Dünyaca ünlü paleoantropolog Prof. Lee Berger, ekibiyle yaptığı çalışmalar sayesinde tarih öncesi çağlarda ateşin kullanımına dair önemli kanıtlar elde ettiklerini duyurdu.
1 Aralık'ta ABD'deki Carnegie Bilim Enstitüsü'nde verdiği bir konferansta Berger, Latince adı Homo naledi olan bir primatın ateşi kullandığına dair ilk kanıtları bulduklarını aktardı.
Ekibin elde ettiği bulgular, Homo naledi'nin bir yeraltı mağara sisteminin zifiri karanlık ortamında kontrollü biçimde ateş yaktığını düşündürüyor.
Araştırmacılar, bu bulguları Güney Afrika'nın Rising Star (Yükselen Yıldız) adlı mağara sisteminde bu yaz çıktıkları keşif gezilerinde elde etti. Mağaranın içindeki geçitlerde ve odacıklarda şömine artıklarına benzeyen eski kalıntılar tespit edildi.
Bunun yanı sıra kalıntıların bulunduğu noktadaki duvarlarda islere, tavanda lekelere ve yerlerde hayvan kemiklerine rastlandı.
Halihazırda Güney Afrika'daki Witwatersrand Üniversitesi'nde görev yapan Berger, "Bu mağara sisteminin her yerinde ateşin kullanıldığını gösteren belirtiler var" diye konuştu.
Araştırmacılar bu kalıntıların Homo naledi'ye ait olduğundan emin. Zira incelenen alanlarda başka hiçbir hominid (insansı) kalıntısı bulunamadı.
Öte yandan ekip, bulunan kalıntıların yaşını henüz belirleyemedi. Dolayısıyla bulgular henüz hakemli bilimsel bir dergide yayımlanmadı.

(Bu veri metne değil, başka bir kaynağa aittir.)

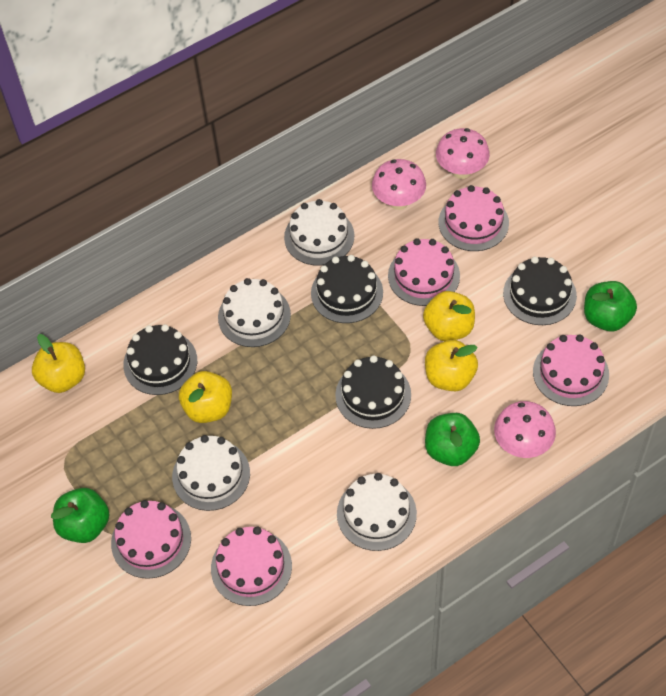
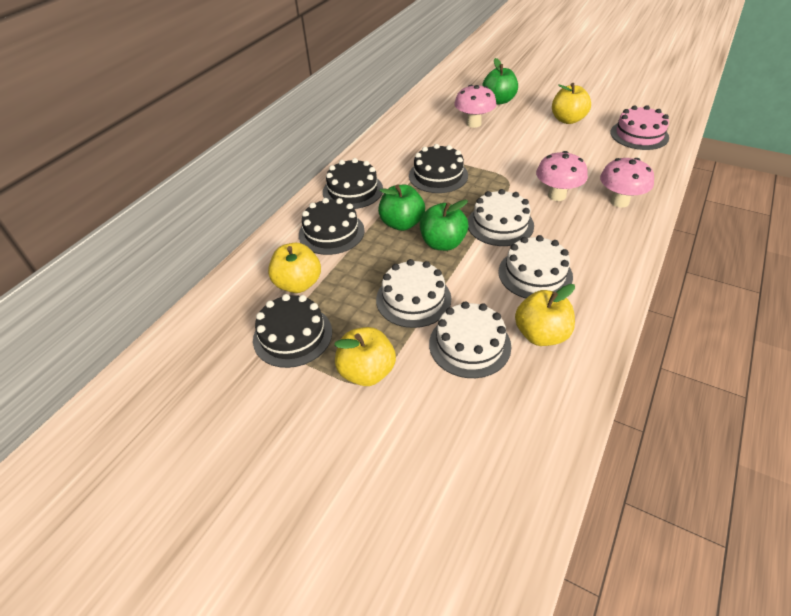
pink cake: 5 -> 1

Homo naledi, Pleistosen Devri'nde, yaklaşık 335 bin yıl önce ortaya çıkmış ve 236 bin yıl önce soyu tükenmiş arkaik bir insan türü.
Türün beyni modern insanlara göre epey küçük. Zira beyin boyutları Homo sapiens'inkinin kabaca üçte birine denk geliyor.
Bu yüzden ateş yakma ve ateşi kontrollü biçimde kullanma davranışının, Homo naledi için fazla karmaşık olduğu düşünülüyordu. Ancak Berger ve ekibi, söz konusu primatların ateşi kontrol edebildiğine dair kanıtların "açıkça ortada olduğunu" savunuyor.
Türün kalıntıları ilk kez 2013'te, yine Rising Star mağara sisteminde keşfedilmişti.
Ağustos ayında ise Berger ve ekibi, bu sistemde dar ve ücra odacıkları ortaya çıkarmıştı. Dahası Homo naledi bireylerinin bu odacıklarına kullandığına dair ipuçları da vardı.
Berger, "Homo naledi karanlıkta nasıl hareket edebilir? Ateş olmadan oralara giremezler. Bu son derece tehlikeli bölgelerde hareket edemezler" ifadelerini kullandı:
Ulaşımı çok zor olan bu alanlara girebilmek için biz de kafa fenerleri kullandık.
İlk keşif gezisinden sonra ekip, Drakensburg adlı bir odacığı inceledi.
Ekipte yer alan Dr. Keneiloe Molopyane, bu bölmede küçük bir ocağın kalıntılarını ve yanmış antilop kemiklerini saptadı. Molopyane'nin tespiti "paleontoloji mucizesi" diye nitelendi.
Daha sonra ise araştırmacılar, Lesedi adı verilen, "son derecede uzak" bir başka odacığı inceledi.
250 metrelik bir alanda yalnızca emekleyerek ulaşılabilen bu odacıkta da üst üste yığılmış yanık kayalar, kül ve hayvan kemikleri vardı.
"Bu sistemin alacakaranlık kuşağının ötesinde" diyen Berger, sözlerini şöyle sürdürdü:
Homo sapiens'e ait hiçbir iz yok. En derin kısımdayız, insanların hiç gitmediği yerdeyiz.
Araştırmacıların gelecekteki en büyük hedefi ise ateş kalıntılarının tarihlerini belirlemek ve bunların Homo naledi fosilleriyle aynı katmanlara ait olduğunu teyit etmek.